### Texto de origem
Eu sabia desde o início que eu me enganaria a seu respeito. Odiava cada palavra forasteira que você dizia. Mal sabia que você pertenceria aos meandros do nosso próprio mundo. Mal sabia que tudo aquilo era um grande teatro, e nada dizia sobre o acaso das suas mãos sobre a minhas. Talvez nada significaria. Desde então passei a inventar. O dia em que eu pudesse ter o privilégio de enxergar com nitidez em suas mãos cada linha, e escutar o andamento preciso do pulso seu. Talvez você não tenha percebido, mas ainda agora me é possível reproduzir em algum lugar do meu corpo o repentino sobressalto que o suposto carinho me causara, mesmo quando lá fora tudo refletia as nuvens cinzentas de mais uma garoa paulistana.

### Trechos dos dados
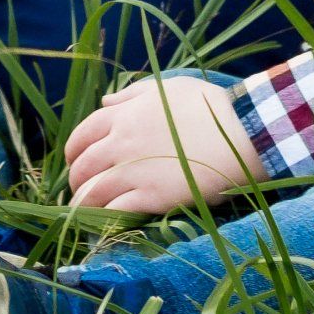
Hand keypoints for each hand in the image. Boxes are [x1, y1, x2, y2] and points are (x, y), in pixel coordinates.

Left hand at [65, 75, 260, 215]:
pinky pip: (115, 212)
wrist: (239, 134)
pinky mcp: (151, 197)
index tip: (76, 162)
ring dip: (82, 206)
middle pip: (82, 167)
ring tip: (84, 215)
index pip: (82, 134)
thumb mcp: (168, 87)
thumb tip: (105, 101)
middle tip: (81, 191)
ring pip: (91, 194)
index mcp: (124, 115)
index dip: (74, 151)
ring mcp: (135, 171)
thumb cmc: (208, 107)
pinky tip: (106, 225)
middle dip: (76, 181)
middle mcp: (122, 143)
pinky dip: (105, 220)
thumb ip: (132, 94)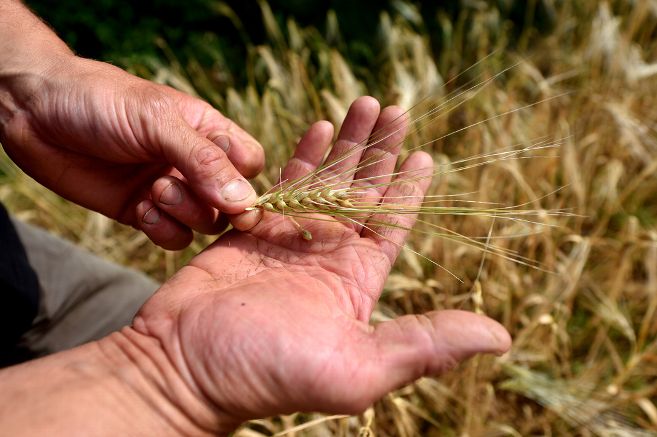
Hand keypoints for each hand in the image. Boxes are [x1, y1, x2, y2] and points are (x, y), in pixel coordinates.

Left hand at [0, 54, 263, 248]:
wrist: (35, 114)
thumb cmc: (101, 103)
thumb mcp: (157, 122)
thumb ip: (203, 160)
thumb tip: (244, 201)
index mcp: (207, 132)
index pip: (250, 164)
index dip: (246, 181)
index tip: (232, 192)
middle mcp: (193, 164)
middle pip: (231, 201)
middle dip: (211, 203)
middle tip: (175, 187)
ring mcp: (170, 190)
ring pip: (204, 223)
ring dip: (184, 214)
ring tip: (153, 192)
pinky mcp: (142, 212)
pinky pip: (173, 237)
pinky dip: (162, 230)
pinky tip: (140, 210)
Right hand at [134, 97, 511, 431]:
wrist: (186, 367)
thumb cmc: (269, 372)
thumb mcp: (359, 368)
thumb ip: (426, 345)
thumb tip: (500, 338)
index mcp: (356, 282)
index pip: (393, 225)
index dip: (410, 190)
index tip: (426, 156)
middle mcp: (327, 255)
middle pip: (364, 191)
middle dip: (382, 150)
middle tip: (397, 109)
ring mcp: (289, 239)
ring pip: (326, 179)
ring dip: (347, 143)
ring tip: (364, 104)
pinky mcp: (251, 228)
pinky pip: (283, 183)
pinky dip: (302, 154)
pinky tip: (319, 127)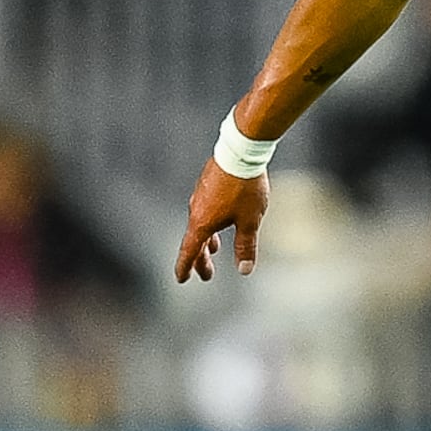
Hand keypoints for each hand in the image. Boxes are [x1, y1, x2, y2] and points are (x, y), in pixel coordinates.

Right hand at [174, 162, 267, 280]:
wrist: (240, 152)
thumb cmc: (245, 187)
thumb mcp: (249, 221)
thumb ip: (245, 246)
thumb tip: (244, 269)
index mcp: (202, 222)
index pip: (189, 251)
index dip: (185, 266)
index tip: (181, 279)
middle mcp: (196, 210)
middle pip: (195, 240)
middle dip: (201, 259)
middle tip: (207, 274)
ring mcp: (200, 195)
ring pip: (200, 224)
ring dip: (207, 239)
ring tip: (215, 248)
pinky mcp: (207, 184)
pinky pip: (205, 209)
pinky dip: (210, 222)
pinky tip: (221, 219)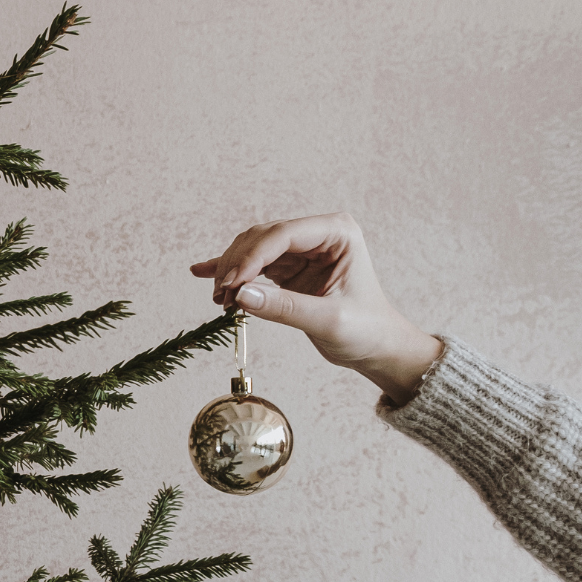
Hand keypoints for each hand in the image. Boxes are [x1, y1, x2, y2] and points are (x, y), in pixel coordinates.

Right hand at [190, 213, 442, 404]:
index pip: (284, 234)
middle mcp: (319, 234)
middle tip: (221, 295)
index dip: (252, 256)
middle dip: (237, 264)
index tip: (231, 284)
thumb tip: (240, 295)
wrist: (378, 347)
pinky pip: (255, 264)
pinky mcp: (290, 267)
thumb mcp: (328, 321)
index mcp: (338, 233)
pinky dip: (232, 271)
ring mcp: (303, 249)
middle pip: (263, 238)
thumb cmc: (367, 331)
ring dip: (232, 271)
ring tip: (219, 299)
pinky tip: (203, 272)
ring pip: (253, 249)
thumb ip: (285, 308)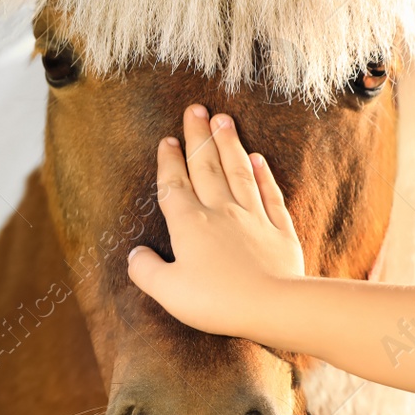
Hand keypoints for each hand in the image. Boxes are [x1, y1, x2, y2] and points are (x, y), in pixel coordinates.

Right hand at [127, 105, 304, 337]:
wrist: (272, 306)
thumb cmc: (216, 300)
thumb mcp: (168, 291)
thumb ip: (146, 271)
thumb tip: (134, 255)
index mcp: (190, 224)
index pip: (175, 185)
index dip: (169, 162)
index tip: (168, 141)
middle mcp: (220, 212)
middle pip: (206, 167)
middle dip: (198, 137)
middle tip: (195, 109)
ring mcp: (252, 218)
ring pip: (238, 172)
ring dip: (229, 144)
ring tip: (224, 119)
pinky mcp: (279, 231)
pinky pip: (269, 195)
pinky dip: (263, 175)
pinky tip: (258, 160)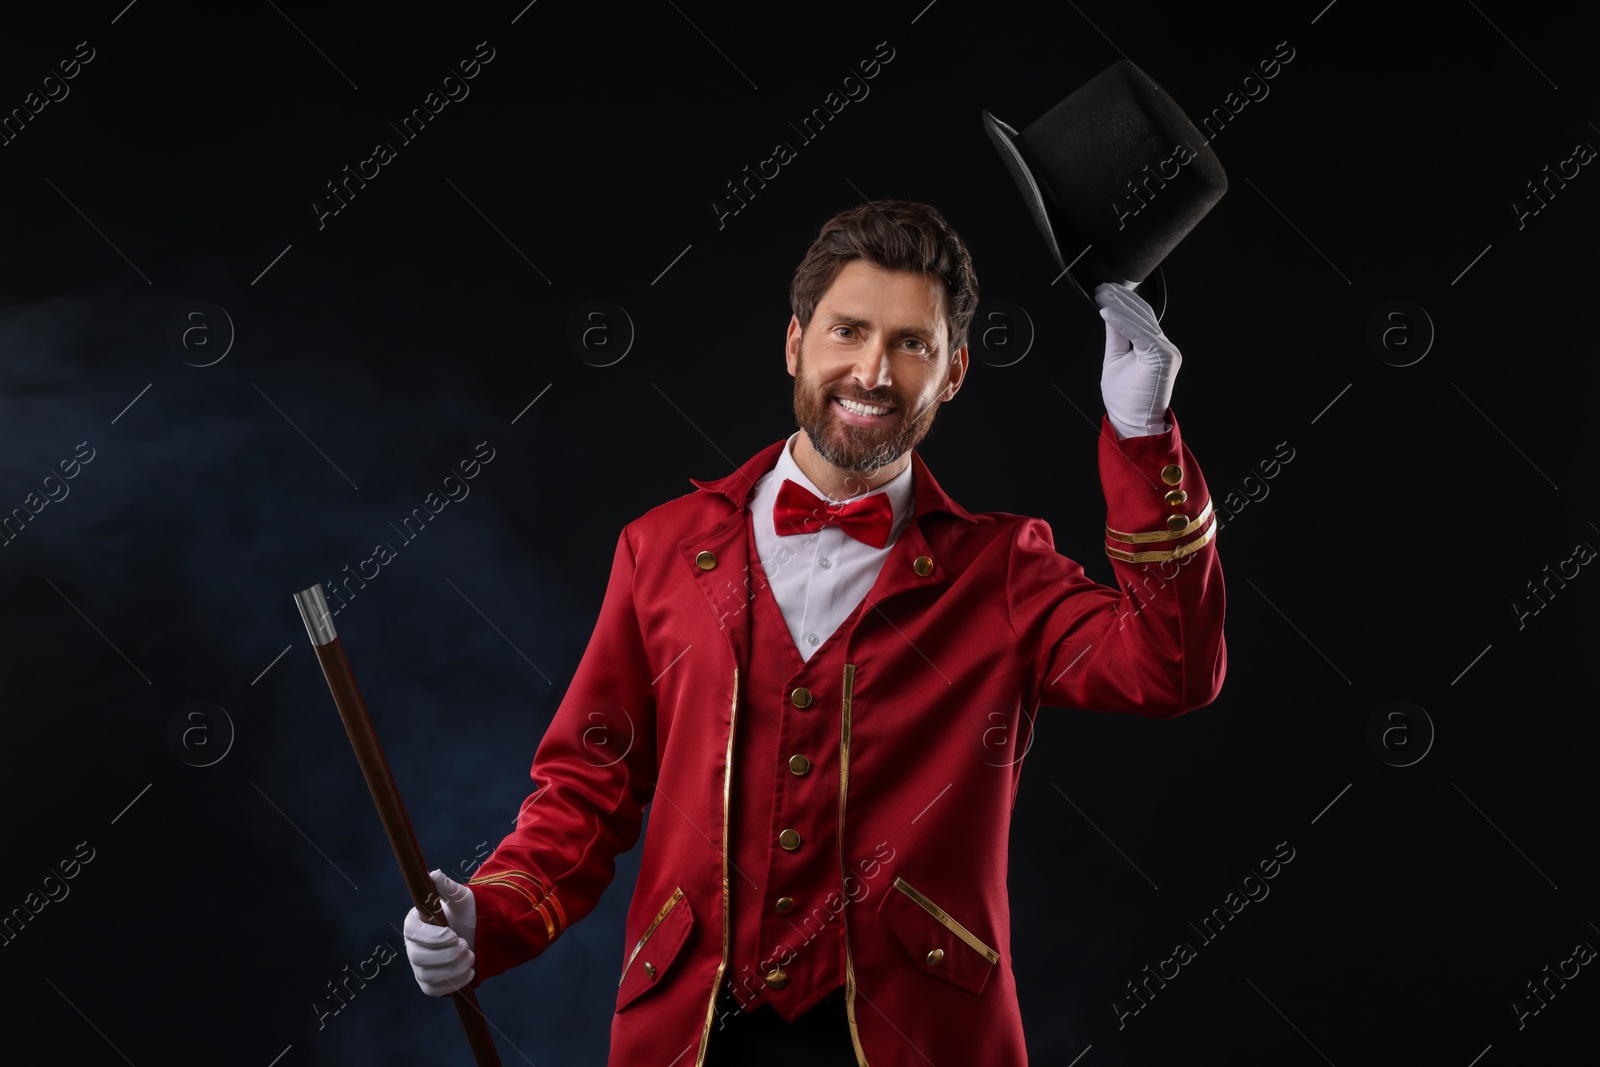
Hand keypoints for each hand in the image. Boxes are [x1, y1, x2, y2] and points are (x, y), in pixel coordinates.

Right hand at [403, 869, 476, 995]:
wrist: (478, 936)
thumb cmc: (466, 914)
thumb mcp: (461, 899)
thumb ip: (448, 888)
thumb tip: (434, 874)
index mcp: (414, 923)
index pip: (414, 933)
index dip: (433, 937)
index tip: (453, 934)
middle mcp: (412, 946)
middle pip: (418, 958)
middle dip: (447, 955)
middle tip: (466, 946)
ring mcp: (419, 967)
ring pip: (429, 976)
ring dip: (455, 968)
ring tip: (471, 956)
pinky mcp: (429, 984)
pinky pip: (436, 990)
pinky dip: (455, 982)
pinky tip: (469, 972)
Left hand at [1096, 281, 1179, 439]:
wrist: (1135, 424)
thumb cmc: (1126, 399)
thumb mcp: (1115, 360)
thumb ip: (1116, 336)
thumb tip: (1109, 313)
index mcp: (1155, 347)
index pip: (1141, 316)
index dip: (1123, 301)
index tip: (1103, 290)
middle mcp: (1165, 346)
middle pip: (1142, 314)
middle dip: (1120, 298)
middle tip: (1100, 287)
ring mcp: (1166, 351)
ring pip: (1141, 320)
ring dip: (1119, 305)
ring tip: (1101, 295)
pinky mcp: (1163, 357)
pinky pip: (1139, 333)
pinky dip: (1121, 321)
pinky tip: (1105, 312)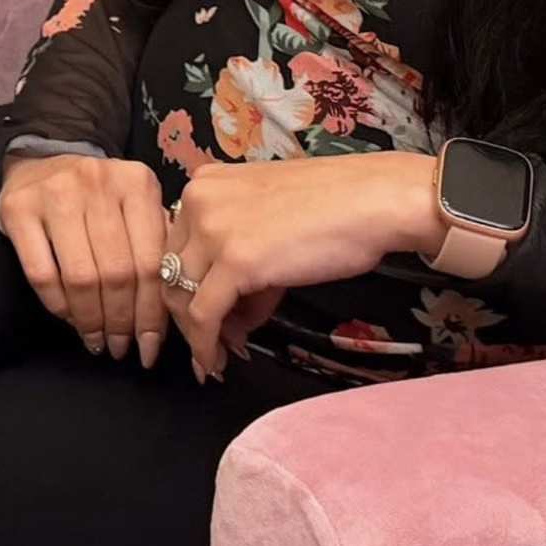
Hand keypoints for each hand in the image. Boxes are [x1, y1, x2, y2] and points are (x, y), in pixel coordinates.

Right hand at [0, 151, 179, 366]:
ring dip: (91, 320)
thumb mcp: (134, 207)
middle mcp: (98, 182)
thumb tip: (169, 312)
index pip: (151, 261)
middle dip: (122, 321)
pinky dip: (58, 305)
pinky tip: (69, 318)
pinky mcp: (18, 209)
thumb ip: (153, 245)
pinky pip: (42, 274)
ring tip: (96, 340)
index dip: (152, 313)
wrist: (39, 161)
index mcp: (137, 183)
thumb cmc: (97, 197)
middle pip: (118, 273)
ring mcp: (55, 193)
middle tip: (121, 347)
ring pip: (81, 277)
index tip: (150, 345)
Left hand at [167, 149, 443, 379]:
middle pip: (169, 271)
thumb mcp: (269, 224)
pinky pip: (204, 314)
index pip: (175, 246)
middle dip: (189, 315)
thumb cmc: (336, 208)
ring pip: (181, 296)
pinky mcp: (235, 261)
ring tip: (217, 358)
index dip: (188, 287)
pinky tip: (215, 362)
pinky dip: (204, 345)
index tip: (208, 317)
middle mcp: (197, 200)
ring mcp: (213, 229)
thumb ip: (241, 260)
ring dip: (196, 334)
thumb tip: (230, 317)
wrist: (375, 200)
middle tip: (212, 345)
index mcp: (202, 184)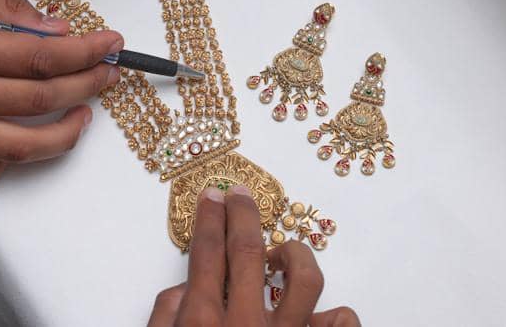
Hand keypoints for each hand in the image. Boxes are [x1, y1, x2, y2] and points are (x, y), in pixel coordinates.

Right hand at [0, 0, 121, 184]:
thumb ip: (3, 8)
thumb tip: (56, 29)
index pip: (42, 57)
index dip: (86, 52)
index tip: (110, 45)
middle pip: (42, 99)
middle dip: (88, 85)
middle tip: (108, 74)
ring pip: (23, 148)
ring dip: (67, 134)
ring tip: (84, 114)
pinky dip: (17, 158)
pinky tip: (29, 137)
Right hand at [148, 186, 360, 326]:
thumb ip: (165, 319)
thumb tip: (182, 289)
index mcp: (203, 325)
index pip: (207, 253)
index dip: (210, 218)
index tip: (213, 196)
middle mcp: (246, 326)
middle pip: (248, 250)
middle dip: (243, 213)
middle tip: (240, 193)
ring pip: (305, 278)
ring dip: (292, 255)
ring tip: (279, 257)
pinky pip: (340, 322)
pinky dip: (334, 314)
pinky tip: (316, 313)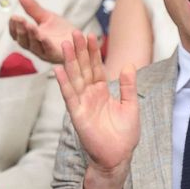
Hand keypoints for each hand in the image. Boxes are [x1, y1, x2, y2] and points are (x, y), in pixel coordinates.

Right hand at [8, 0, 78, 63]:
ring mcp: (45, 53)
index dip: (14, 27)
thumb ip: (34, 9)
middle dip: (21, 30)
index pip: (17, 34)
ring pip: (35, 46)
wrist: (80, 40)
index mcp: (30, 39)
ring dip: (31, 35)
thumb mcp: (47, 17)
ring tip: (29, 25)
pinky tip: (43, 36)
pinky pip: (50, 51)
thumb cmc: (62, 31)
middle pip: (24, 41)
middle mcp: (35, 47)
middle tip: (19, 19)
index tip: (13, 17)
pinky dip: (46, 44)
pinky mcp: (57, 55)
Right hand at [55, 31, 138, 173]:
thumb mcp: (131, 104)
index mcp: (103, 91)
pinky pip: (70, 96)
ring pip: (75, 78)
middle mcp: (91, 94)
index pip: (97, 67)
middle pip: (84, 68)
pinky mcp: (77, 114)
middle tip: (75, 32)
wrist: (119, 155)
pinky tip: (58, 70)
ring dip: (69, 62)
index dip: (94, 52)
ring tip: (65, 45)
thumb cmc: (125, 133)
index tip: (92, 36)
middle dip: (80, 51)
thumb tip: (130, 65)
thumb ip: (128, 85)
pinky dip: (64, 83)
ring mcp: (83, 103)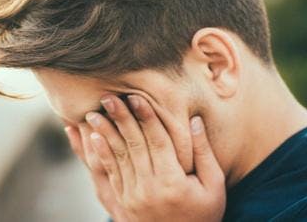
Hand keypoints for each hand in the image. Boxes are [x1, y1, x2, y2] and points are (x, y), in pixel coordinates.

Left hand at [66, 94, 225, 221]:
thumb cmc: (204, 214)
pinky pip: (111, 173)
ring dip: (104, 133)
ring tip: (92, 114)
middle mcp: (150, 189)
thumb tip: (193, 119)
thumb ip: (203, 152)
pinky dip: (101, 154)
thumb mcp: (213, 186)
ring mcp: (133, 197)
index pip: (157, 142)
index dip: (146, 117)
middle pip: (133, 146)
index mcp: (173, 183)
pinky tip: (94, 137)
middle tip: (108, 97)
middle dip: (120, 119)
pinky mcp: (124, 202)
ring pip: (117, 158)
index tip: (135, 96)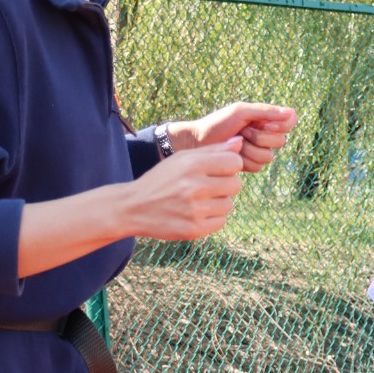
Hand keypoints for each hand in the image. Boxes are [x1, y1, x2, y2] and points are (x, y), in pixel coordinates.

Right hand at [120, 138, 244, 240]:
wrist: (134, 207)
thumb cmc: (161, 180)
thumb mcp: (182, 158)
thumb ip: (212, 150)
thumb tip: (239, 143)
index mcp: (192, 165)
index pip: (234, 163)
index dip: (230, 166)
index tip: (219, 170)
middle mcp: (194, 187)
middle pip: (235, 184)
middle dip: (225, 185)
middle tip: (208, 187)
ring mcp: (195, 210)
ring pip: (229, 205)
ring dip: (219, 203)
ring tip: (200, 201)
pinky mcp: (194, 229)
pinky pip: (221, 222)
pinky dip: (213, 218)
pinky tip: (197, 213)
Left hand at [179, 102, 296, 172]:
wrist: (198, 142)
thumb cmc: (217, 123)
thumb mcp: (241, 112)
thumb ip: (266, 111)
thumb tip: (291, 113)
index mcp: (265, 118)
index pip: (290, 122)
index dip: (281, 125)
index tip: (264, 123)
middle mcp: (265, 134)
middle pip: (280, 142)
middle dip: (259, 137)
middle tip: (242, 131)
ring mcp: (259, 150)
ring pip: (269, 157)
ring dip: (249, 150)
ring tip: (235, 143)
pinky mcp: (251, 165)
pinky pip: (258, 167)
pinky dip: (244, 160)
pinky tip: (233, 154)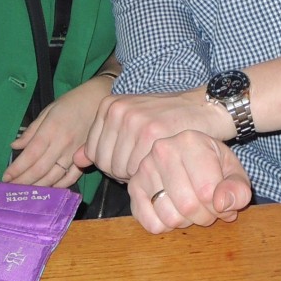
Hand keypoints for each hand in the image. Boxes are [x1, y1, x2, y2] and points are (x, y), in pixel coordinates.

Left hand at [5, 76, 113, 188]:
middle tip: (11, 188)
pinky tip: (48, 189)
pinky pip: (71, 177)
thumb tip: (14, 146)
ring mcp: (75, 153)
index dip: (16, 169)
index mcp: (51, 130)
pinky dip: (59, 186)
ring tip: (25, 192)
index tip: (5, 177)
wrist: (99, 100)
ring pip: (54, 177)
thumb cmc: (71, 103)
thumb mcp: (48, 111)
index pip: (30, 155)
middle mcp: (62, 144)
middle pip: (40, 169)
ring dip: (38, 187)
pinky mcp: (85, 158)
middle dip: (23, 181)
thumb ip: (31, 131)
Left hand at [84, 88, 226, 182]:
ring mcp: (134, 121)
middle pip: (105, 163)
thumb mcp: (131, 121)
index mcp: (109, 106)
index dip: (113, 163)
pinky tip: (162, 163)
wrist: (204, 108)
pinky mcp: (151, 133)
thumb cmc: (168, 119)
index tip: (133, 156)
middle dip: (123, 170)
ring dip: (137, 173)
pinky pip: (137, 169)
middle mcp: (118, 111)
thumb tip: (76, 159)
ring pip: (120, 169)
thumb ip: (103, 139)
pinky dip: (149, 172)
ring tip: (154, 160)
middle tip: (146, 160)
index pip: (93, 152)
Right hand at [131, 132, 252, 233]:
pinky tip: (173, 210)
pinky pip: (151, 223)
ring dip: (185, 222)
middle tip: (208, 210)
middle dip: (204, 217)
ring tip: (191, 208)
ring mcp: (144, 168)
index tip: (222, 204)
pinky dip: (166, 226)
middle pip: (188, 207)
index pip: (208, 192)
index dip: (220, 208)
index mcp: (190, 141)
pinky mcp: (133, 187)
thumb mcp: (233, 172)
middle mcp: (162, 150)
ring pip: (169, 217)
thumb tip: (222, 204)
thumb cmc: (213, 165)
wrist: (187, 157)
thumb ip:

### Tarefas
• a. Duplique, sem nenhuma alteração, o trecho do texto de origem que vai de "Eu sabia desde" até "uma garoa paulistana.", incluindo esses dois trechos.
• b. Redija a parte seguinte do texto de origem, começando logo após a última frase apresentada.

### Problemas resolvidos
• a.
Eu sabia desde o início que eu me enganaria a seu respeito. Odiava cada palavra forasteira que você dizia. Mal sabia que você pertenceria aos meandros do nosso próprio mundo. Mal sabia que tudo aquilo era um grande teatro, e nada dizia sobre o acaso das suas mãos sobre a minhas. Talvez nada significaria. Desde então passei a inventar. O dia em que eu pudesse ter o privilégio de enxergar com nitidez em suas mãos cada linha, e escutar o andamento preciso do pulso seu. Talvez você não tenha percebido, mas ainda agora me é possível reproduzir em algum lugar do meu corpo o repentino sobressalto que o suposto carinho me causara, mesmo quando lá fora tudo refletia as nuvens cinzentas de mais uma garoa paulistana.

• b.
Mas quando você falava, eu sabia que o seu discurso significaria muito mais do que as suas palavras. Por mais que você tentasse omitir as conquistas do seu passado. Quando você falava, e só agora eu pude realmaente lhe ouvir – e perceber o modo como você pisca o cantinho do seu olho direito sem se dar conta de que o meu dia já acabou, e não há mais nada a fazer além de imaginar os olhos seus. Acaso já teria percebido o quanto eles dizem sobre um você que não se pode ver ao olhar para o seu rosto sem nele isolar cada uma de suas feições? Há muito tempo eu já não sabia o que era descobrir as sutilezas dos traços e contornos humanos, há muito tempo eu já não tinha febre, mesmo sem saber que a vida só existe quando ela parece completamente perdida diante dos olhos nossos, e a cada instante mais nos escapa das frágeis mãos.

Dito isso, volto a erguer-te, Armeloc, até as mais intocáveis distâncias. Todavia me recuso, sóbria e solenemente, a esconder de mim mesma os chamados mais excêntricos do coração. Mesmo quando atenta e resignada. Mesmo que nada me possas dizer. Bem o sei que por vários motivos que me escapam do mundano entendimento, és um homem impossível, embora nada me faça pensar que o impossível não me pode ser – pois ainda assim, à revelia do que alguns gentis implorem – sei que ainda assim és um homem.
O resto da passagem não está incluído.